Action item: Where the material below has a line containing "febrero de 2020.", start repeating exactly, and keep going through the line containing "LA FORCE D'UN GROUPE", with no other lines.

[[ Source material, beginning ]]

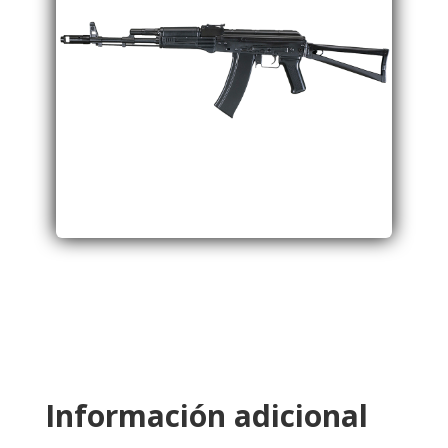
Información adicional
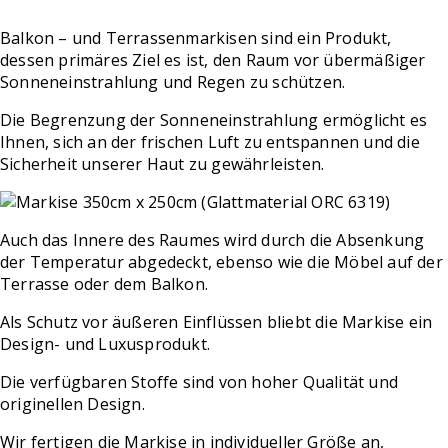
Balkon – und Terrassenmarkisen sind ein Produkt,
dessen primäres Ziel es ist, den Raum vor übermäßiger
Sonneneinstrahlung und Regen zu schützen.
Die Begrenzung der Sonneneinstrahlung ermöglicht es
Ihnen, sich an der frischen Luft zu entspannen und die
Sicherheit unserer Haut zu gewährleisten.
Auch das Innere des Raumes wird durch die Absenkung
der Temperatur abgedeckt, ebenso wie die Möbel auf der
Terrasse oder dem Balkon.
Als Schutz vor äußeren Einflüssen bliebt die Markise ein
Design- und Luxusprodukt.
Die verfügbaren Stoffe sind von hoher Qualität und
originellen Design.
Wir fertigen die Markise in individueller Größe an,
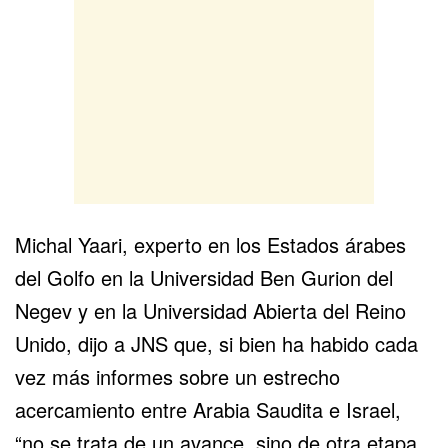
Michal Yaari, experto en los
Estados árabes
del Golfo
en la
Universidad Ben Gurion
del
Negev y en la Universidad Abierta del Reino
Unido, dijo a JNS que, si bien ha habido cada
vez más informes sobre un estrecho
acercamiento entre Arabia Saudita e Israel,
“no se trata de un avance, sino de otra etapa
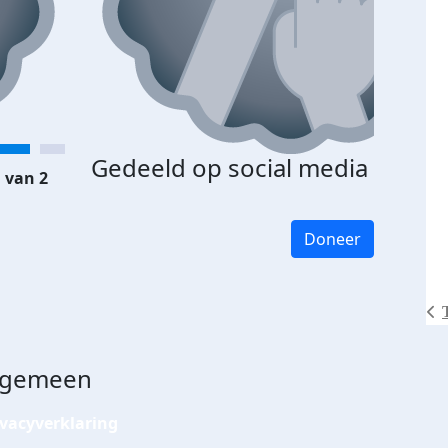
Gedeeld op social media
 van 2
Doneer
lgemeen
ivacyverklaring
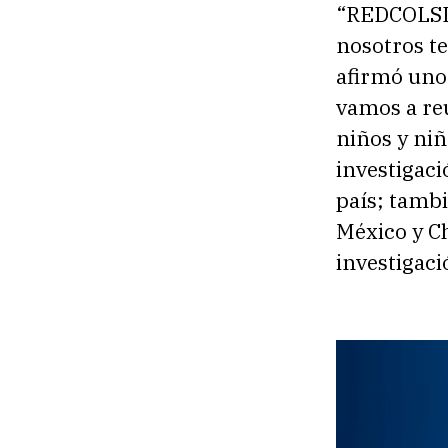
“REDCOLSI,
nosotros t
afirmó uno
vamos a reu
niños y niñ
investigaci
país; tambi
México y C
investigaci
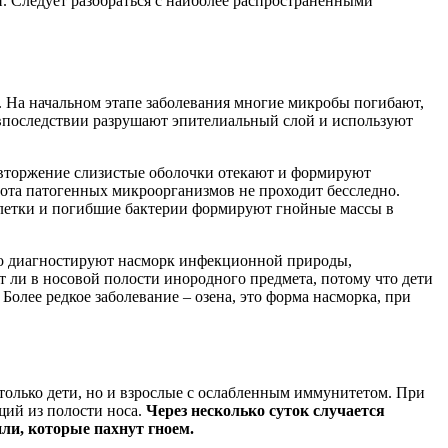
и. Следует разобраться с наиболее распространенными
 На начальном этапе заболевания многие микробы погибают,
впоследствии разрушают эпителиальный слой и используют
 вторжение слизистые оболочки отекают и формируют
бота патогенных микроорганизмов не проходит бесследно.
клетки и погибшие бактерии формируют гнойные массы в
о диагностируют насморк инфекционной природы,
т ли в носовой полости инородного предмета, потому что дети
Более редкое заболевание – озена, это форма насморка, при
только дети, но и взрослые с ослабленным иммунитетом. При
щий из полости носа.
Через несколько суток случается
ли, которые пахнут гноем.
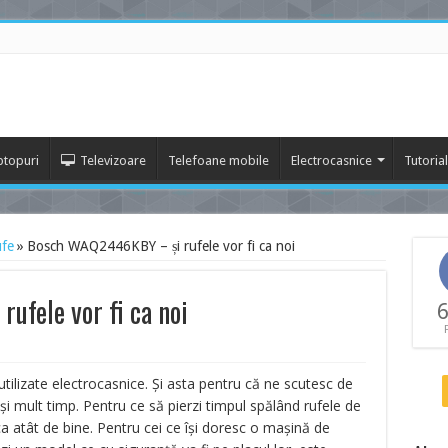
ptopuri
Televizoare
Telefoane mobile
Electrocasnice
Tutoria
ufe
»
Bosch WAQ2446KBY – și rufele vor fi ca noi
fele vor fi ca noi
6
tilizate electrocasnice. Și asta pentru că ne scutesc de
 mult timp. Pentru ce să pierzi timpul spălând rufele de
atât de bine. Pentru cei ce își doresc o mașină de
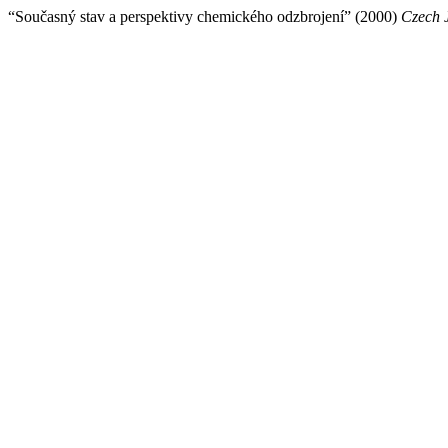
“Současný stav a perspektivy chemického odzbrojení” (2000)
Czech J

[[ Source material, end ]]
[[ Source material, beginning ]]

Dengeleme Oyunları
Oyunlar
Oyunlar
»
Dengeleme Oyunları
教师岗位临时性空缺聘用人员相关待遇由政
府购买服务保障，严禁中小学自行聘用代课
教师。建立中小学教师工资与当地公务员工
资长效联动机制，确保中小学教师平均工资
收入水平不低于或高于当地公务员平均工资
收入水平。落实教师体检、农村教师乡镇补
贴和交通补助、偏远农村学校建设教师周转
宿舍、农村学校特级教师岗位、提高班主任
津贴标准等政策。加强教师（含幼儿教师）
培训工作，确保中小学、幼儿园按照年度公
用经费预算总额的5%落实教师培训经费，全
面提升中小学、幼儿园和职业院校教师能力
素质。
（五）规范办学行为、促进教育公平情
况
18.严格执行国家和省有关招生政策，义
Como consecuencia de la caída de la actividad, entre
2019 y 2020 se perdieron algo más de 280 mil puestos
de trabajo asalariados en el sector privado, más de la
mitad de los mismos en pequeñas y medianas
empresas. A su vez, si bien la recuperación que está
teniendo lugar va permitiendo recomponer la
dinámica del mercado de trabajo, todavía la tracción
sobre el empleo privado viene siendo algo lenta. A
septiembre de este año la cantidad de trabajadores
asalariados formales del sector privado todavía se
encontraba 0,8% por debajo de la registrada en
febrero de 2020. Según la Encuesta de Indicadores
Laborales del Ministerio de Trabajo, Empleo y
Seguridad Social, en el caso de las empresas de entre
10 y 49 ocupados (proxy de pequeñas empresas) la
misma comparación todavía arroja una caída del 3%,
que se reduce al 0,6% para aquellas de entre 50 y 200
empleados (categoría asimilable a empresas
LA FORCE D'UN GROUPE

[[ Source material, end ]]

Exercise output:
febrero de 2020. Según la Encuesta de Indicadores
Laborales del Ministerio de Trabajo, Empleo y
Seguridad Social, en el caso de las empresas de entre
10 y 49 ocupados (proxy de pequeñas empresas) la
misma comparación todavía arroja una caída del 3%,
que se reduce al 0,6% para aquellas de entre 50 y 200
empleados (categoría asimilable a empresas
LA FORCE D'UN GROUPE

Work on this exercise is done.